OCTOBER is a banner month for Sarah Parish fans. The second series of Monroe has just begun on ITV, and on Channel Five she’s part of the all-star cast of Hatfields & McCoys, the mini-series commissioned from Kevin Costner by America’s History channel. When it aired in America it smashed viewing records – pulling in an average of 14 million people per episode – and garnered 16 Emmy nominations, with wins for Costner (best actor) and Tom Berenger (best supporting actor).

The last time I met Parish she’d just accepted the role of heart surgeon Jenny Bremner in Monroe. She enthused about how keen she was to work with James Nesbitt for the first time, and to reunite with writer Peter Bowker, with whom she made Blackpool. When that shoot wrapped in Leeds, she and her wee girl, Nell, were off to join her husband James Murray, who was filming a television series in the US.

Two years on, we’re tucked into a corner of the café at London’s Young Vic theatre, giggling about life’s unpredictability. “We didn’t go to LA!” she says. “Instead they shipped us to Vancouver for five months. It rained every single day. We were living in a penthouse right over the harbour, which could have been very beautiful, but you couldn’t really see out of the glass. It was the complete opposite of what I thought it would be.

“The only thing I did to stop myself from going completely insane was go to a barre-based exercise class every day. I became totally addicted and came back with fantastic pecs and a six pack. I loved it so much I’ve started my own company, But oh my god, the worst five months of my life! We were never so happy for a show to be cancelled in our lives. I’m definitely not a wait-around wife. I thought maybe I’d quite like being a “set bitch”, but I don’t.”

Which brings us back to the work. Monroe’s premise is that Gabriel Monroe is a brain surgeon who’s all heart, and Jenny Bremner is a heart surgeon who’s all brain – and that made her tough to play. Because she lacks the warmth and joviality that are so integral to Parish’s off-screen allure?

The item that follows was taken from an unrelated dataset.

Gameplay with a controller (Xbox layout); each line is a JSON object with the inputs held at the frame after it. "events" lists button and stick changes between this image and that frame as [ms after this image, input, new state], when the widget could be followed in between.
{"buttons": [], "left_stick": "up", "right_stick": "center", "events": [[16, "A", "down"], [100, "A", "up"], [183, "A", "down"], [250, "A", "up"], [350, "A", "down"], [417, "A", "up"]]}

“A bit. She can be a real bitch. In the first series I found that quite difficult. Just when you think she’s going to crack and show a soft side, she goes and says something really cutting and nasty.”

In the first series, Bremner embarked upon a relationship with Monroe’s best friend, anaesthetist Lawrence Shepherd, played by the adorable Tom Riley. “The second series opens with them still together – 18 months – and they have a baby. Jenny finds this a real challenge. She is quite male and very black and white, so juggling and multi-tasking is something she doesn’t do very well. She likes to do one thing brilliantly or nothing at all.

“So having to juggle a relationship – because she is emotionally quite crippled, and then you throw a baby into the equation, and going back to work after a year, into a very competitive profession, where everything has suddenly changed. She finds change very difficult.”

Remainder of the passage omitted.